Andy: Mm-hmm. You drink a little and you make inappropriate jokes with your friends. then you go home, get some sleep. Next shift you go back to work and do everything right again, and you have a better day, hopefully.
Emmett: And what if you don’t always do the right thing? What if you screw it up?
Jack: Pretty much the same thing.

Pruitt: I don’t know which is worse: the dying or having to hear everybody’s opinion about how I should do it.
Dean: I’m sorry, sir. Your decision about your treatment, it’s none of my business.
Pruitt: You have no idea what it’s like to hold that baby in there, knowing that I will never meet my grandchildren. I’m not gonna be at my daughter’s wedding. I’m not gonna see her make captain. And I’m not gonna see that damn fool Dixon fall on his face, which I know is the least important of all those things, but it still pisses me off. And your big problem is you have a healthy baby and your whole life in front of you? Oh, you haven’t decided whether or not you’re keeping her, have you?

Dean: Now she’s gone, and I’m left with this creature who knows her mom is gone. She does. She looks at me, and she knows.
Pruitt: Dean, sincerely, she can’t distinguish you from that chair. Having a perfect family unit doesn’t make you a parent; loving your kid makes you a parent.
Dean: But what if she grows up to hate me?
Pruitt: Oh, she’ll definitely hate you. All teenage girls hate their fathers.
Dean: Ah, that’s comforting. I am glad you came.
Pruitt: But they always come back around.

Amelia: OK.
Sullivan: OK, you are going to write me another prescription?
Amelia: There is a meeting in an hour.
Sullivan: A meeting?
Amelia: Right downstairs.
Sullivan: Oh, 12 steps, huh? Yeah, I got to get back to work.
Amelia: You came here because you wanted my help.
Sullivan: For my pain. I was hoping you could help me treat my pain before it becomes a problem.
Amelia: Becomes a problem?
Sullivan: I’m not an addict.
Amelia: You are using drugs just to get through the morning. You are stealing. You OD’d. I’ve been where you are Robert.
Sullivan: I doubt it.
Amelia: Which story do you want to hear? The one where I stole my brother’s prescription pad so that I could get high? Or the one about the man I loved OD’ing in bed next to me while I was too high to notice? Take a sick morning, because you’re sick Robert, because you almost died because you do not want to live the way you are living. Because you went from one problem -- pain -- to two problems -- pain and drugs -- to three problems -- pains and drugs and lies. And this road is long, and it is terrible, and it ends with the people that you love hurt and you dead. And you are the only person who can stop that from happening.

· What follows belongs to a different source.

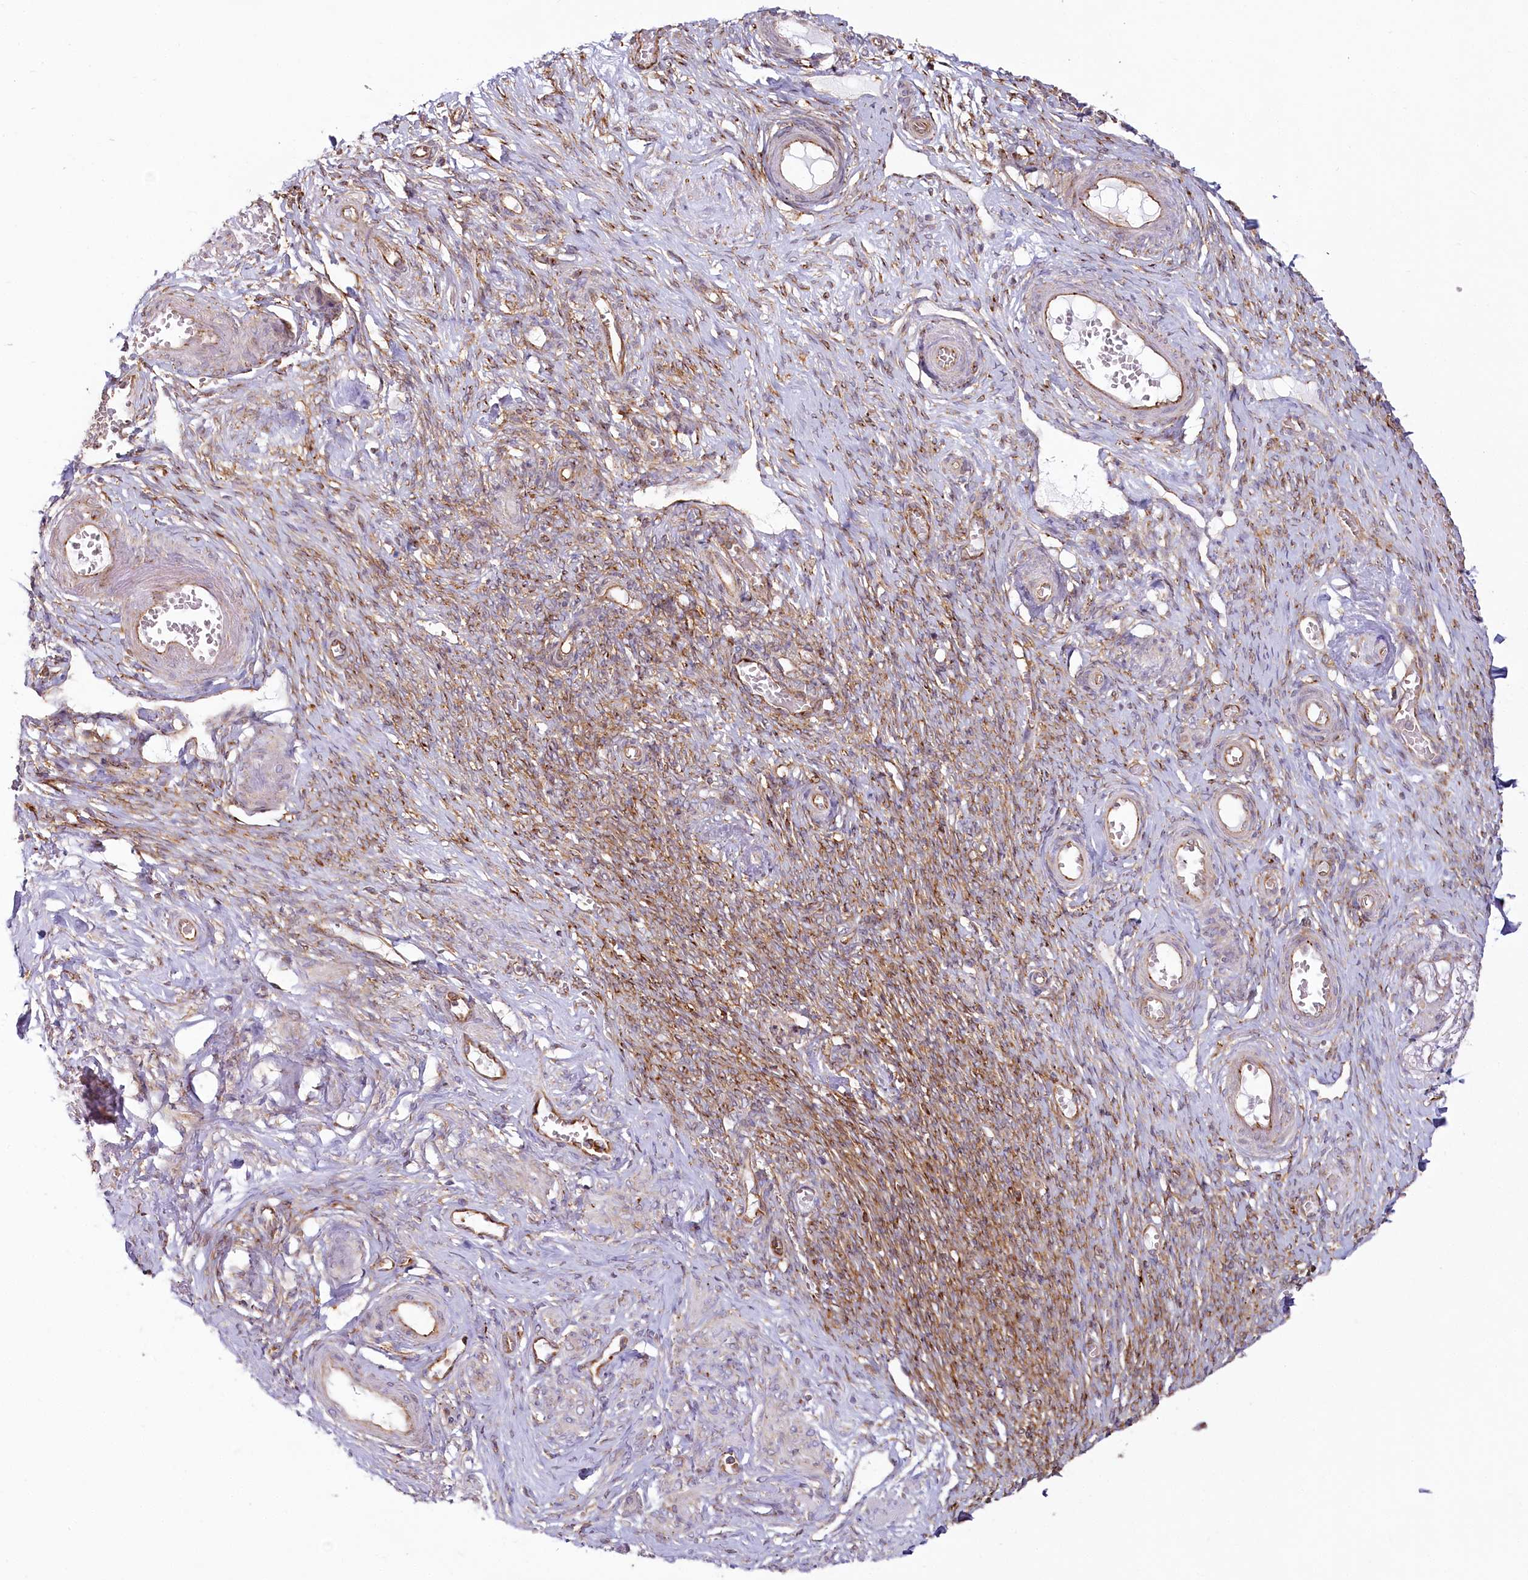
{"staining": {"intensity": "negative", "quantity": "none", "location": "none"}, "tissue": "adipose tissue", "cell_type": "Adipocytes", "image_type": "normal", "snomed": [{"axis": "morphology", "description": "Normal tissue, NOS"}, {"axis": "topography", "description": "Vascular tissue"}, {"axis": "topography", "description": "Fallopian tube"}, {"axis": "topography", "description": "Ovary"}], "caption": "Micrograph shows no protein expression in adipocytes of unremarkable adipose tissue.", "gene": "HARS2", "patient": {"sex": "female", "age": 67}}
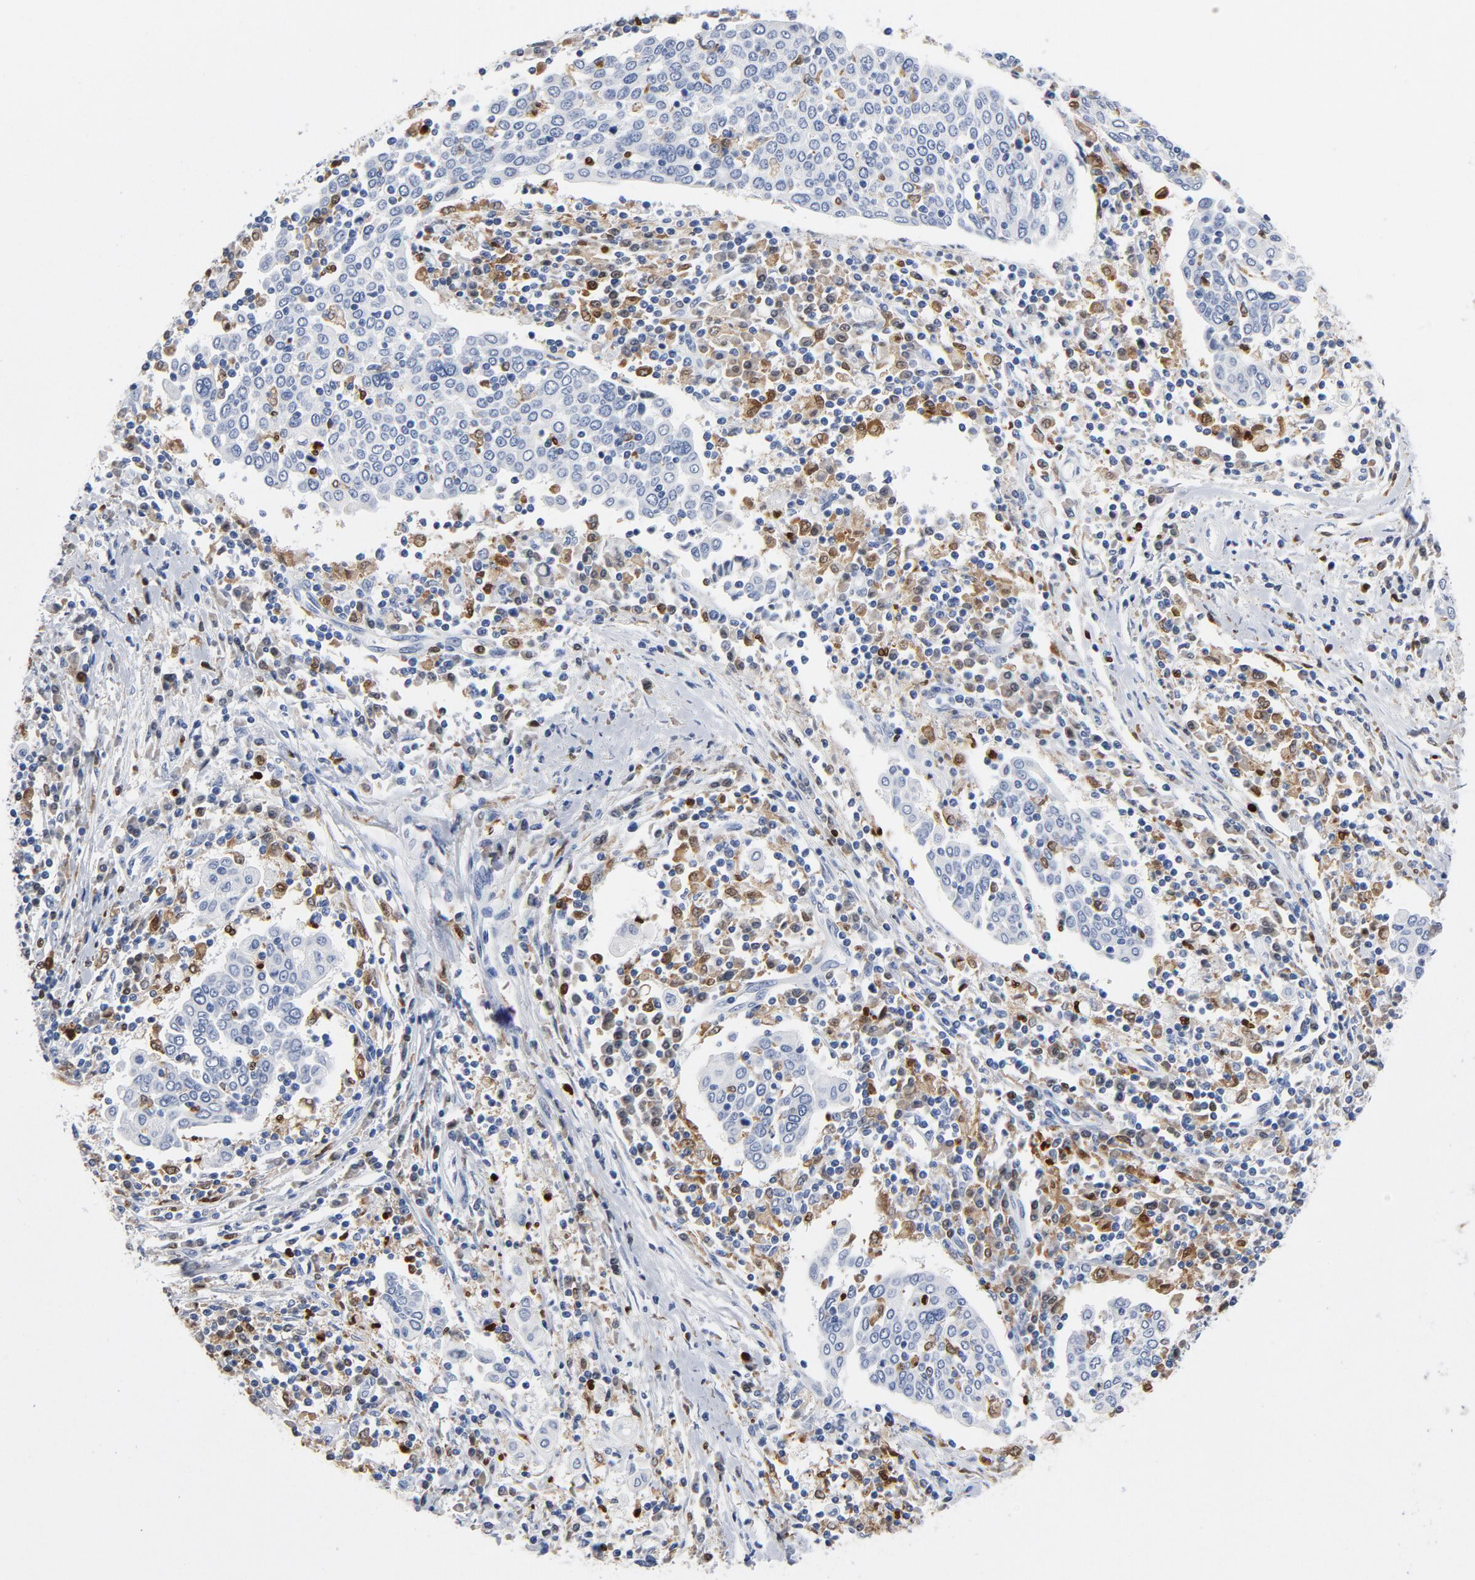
{"staining": {"intensity": "negative", "quantity": "none", "location": "none"}, "tissue": "cervical cancer", "cell_type": "Tumor cells", "image_type": "cancer", "snomed": [{"axis": "morphology", "description": "Squamous cell carcinoma, NOS"}, {"axis": "topography", "description": "Cervix"}], "caption": "High magnification brightfield microscopy of cervical cancer (squamous cell carcinoma) stained with DAB (3,3'-diaminobenzidine) (brown) and counterstained with hematoxylin (blue): tumor cells show no significant expression.", "gene": "NCF1", "patient": {"sex": "female", "age": 40}}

Station 19 Season 3 Quotes

Sullivan: Look, Andy I didn’t mean to hurt you. I would like it if … Hasn’t it been long enough? Can’t we be friends? Look, a relationship between us is against the rules.
Andy: Yeah, I understand the rules Robert, but you broke a lot of them.
Sullivan: I know.
Andy: You know it’s not just against the rules to have sex with your subordinates; it’s also against the rules to throw them longing glances. It’s against the rules to let your hands linger, to let your eyes wander.
Sullivan: Oh, you’re just saying I harassed you.
Andy: I’m just saying you fell in love with me, which is also specifically against the rules. I’m saying I fell in love with you, and you did nothing to discourage it.

Vic: Hey lover, sorry, I’m on a call. Car plowed into Joe’s Bar. Gotta make it quick.
Jackson: Yeah, I’m in the bar.
Vic: That’s not funny.
Jackson: No, it’s really not.
Vic: OK, well, I buried a man I loved not all that long ago, so catastrophe humor isn’t really my thing.
Jackson: And yet I remain in the bar.